■ Task prompt ■
Please put the lines of the listing below into a numbered list, starting at the line containing "collector number: 3753" and running through the line containing "name author: (Nees ex Steud.) Willd.". Include both of those lines and leave out any blank lines.

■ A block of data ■

++++++++++++++++++++

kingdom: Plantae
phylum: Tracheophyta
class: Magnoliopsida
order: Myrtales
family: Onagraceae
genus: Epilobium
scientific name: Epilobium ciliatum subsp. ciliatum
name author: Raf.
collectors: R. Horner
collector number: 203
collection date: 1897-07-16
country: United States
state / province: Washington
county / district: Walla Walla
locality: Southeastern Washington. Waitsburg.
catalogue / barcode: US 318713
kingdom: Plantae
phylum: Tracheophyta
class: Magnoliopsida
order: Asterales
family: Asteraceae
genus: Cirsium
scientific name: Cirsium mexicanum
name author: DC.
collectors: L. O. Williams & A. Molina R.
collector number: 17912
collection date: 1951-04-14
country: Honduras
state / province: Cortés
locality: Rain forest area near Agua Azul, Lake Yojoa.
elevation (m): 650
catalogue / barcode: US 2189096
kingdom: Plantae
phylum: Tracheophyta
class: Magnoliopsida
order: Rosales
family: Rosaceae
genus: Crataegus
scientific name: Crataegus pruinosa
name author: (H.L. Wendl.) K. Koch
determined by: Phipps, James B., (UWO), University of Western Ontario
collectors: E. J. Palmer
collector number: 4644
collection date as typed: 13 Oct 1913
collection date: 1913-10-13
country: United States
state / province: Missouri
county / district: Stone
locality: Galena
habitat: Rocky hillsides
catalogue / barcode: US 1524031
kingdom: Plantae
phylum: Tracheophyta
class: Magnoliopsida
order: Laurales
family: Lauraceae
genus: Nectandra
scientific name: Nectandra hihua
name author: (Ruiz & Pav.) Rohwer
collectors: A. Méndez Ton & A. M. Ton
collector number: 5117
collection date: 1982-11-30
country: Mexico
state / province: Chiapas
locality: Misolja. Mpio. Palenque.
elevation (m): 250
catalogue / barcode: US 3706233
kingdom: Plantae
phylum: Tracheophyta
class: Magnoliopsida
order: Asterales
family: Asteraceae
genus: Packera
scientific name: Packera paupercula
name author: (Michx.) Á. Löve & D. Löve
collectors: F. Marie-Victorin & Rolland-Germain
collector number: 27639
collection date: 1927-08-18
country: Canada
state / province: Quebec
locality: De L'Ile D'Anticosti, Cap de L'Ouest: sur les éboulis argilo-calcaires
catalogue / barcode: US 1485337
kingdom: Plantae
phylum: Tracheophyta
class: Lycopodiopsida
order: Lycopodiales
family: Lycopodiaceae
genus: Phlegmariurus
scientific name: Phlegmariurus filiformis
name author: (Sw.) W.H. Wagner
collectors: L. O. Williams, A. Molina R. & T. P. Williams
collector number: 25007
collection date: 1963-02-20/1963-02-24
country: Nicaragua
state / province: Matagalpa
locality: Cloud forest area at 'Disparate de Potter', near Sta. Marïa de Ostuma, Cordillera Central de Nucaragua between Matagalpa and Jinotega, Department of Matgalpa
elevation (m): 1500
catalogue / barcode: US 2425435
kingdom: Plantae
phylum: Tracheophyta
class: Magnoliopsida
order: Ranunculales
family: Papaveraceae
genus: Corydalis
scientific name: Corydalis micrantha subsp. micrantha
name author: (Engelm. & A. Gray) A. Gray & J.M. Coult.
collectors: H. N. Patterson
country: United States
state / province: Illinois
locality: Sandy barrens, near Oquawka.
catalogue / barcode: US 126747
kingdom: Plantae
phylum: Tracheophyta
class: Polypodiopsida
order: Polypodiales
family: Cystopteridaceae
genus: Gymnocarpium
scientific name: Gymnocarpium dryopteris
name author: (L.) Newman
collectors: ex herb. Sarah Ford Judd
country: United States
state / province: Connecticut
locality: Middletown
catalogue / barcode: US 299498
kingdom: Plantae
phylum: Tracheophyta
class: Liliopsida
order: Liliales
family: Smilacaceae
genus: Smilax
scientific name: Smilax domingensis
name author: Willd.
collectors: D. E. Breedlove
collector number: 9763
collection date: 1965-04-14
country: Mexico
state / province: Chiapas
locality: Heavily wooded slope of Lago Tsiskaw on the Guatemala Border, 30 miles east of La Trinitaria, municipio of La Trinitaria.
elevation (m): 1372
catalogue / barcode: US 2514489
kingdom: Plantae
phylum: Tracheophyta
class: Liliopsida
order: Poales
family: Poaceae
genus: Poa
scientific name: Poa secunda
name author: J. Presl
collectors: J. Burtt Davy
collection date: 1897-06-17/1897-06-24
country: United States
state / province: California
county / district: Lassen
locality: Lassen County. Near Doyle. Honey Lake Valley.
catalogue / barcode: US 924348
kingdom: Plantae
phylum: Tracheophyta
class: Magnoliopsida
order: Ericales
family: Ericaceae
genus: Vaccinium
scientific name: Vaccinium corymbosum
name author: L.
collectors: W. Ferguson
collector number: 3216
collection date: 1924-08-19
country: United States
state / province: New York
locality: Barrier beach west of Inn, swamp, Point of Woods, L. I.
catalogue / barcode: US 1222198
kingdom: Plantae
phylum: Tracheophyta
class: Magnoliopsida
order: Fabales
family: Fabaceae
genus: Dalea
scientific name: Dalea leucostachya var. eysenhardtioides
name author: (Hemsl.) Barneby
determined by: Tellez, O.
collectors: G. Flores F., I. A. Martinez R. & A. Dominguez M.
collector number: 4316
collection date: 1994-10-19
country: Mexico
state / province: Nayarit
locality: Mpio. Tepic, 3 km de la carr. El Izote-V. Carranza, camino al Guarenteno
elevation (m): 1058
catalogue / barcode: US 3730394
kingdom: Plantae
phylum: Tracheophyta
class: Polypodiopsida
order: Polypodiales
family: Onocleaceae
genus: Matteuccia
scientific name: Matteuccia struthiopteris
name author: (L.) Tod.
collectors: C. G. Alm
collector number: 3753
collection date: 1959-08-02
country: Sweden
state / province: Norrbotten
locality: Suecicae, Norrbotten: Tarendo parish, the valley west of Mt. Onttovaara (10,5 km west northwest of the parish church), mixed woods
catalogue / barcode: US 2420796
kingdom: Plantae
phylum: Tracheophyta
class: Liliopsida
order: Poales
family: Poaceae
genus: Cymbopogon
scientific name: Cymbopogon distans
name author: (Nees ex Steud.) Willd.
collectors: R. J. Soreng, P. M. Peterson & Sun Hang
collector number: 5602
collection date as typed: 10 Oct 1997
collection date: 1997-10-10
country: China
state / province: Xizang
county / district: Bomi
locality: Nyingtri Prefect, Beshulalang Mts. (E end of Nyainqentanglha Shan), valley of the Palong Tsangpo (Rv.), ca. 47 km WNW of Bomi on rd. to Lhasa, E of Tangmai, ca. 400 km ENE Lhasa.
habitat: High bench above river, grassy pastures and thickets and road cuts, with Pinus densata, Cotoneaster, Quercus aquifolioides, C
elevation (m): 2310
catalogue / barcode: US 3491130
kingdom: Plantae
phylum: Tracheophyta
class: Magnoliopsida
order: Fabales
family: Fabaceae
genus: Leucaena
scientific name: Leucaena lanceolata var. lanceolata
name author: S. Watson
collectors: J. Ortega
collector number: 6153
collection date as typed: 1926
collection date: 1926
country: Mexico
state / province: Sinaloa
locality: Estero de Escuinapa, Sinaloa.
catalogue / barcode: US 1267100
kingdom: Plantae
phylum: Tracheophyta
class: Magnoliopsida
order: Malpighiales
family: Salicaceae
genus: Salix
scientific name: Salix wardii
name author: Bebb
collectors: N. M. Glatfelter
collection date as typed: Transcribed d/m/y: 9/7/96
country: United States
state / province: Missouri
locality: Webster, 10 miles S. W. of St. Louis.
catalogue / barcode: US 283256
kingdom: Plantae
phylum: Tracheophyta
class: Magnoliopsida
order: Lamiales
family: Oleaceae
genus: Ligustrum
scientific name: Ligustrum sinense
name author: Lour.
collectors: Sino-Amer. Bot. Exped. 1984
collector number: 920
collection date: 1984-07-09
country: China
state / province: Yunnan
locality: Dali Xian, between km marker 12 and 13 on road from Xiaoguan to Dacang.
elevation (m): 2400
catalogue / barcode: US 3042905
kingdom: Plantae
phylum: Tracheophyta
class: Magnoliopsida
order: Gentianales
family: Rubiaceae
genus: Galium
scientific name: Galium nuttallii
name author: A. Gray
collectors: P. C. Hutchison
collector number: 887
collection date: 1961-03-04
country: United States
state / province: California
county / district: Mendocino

++++++++++++++++++++

■ Completed task ■
1. collector number: 3753
2. collection date: 1959-08-02
3. country: Sweden
4. state / province: Norrbotten
5. locality: Suecicae, Norrbotten: Tarendo parish, the valley west of Mt. Onttovaara (10,5 km west northwest of the parish church), mixed woods
6. catalogue / barcode: US 2420796
7. kingdom: Plantae
8. phylum: Tracheophyta
9. class: Liliopsida
10. order: Poales
11. family: Poaceae
12. genus: Cymbopogon
13. scientific name: Cymbopogon distans
14. name author: (Nees ex Steud.) Willd.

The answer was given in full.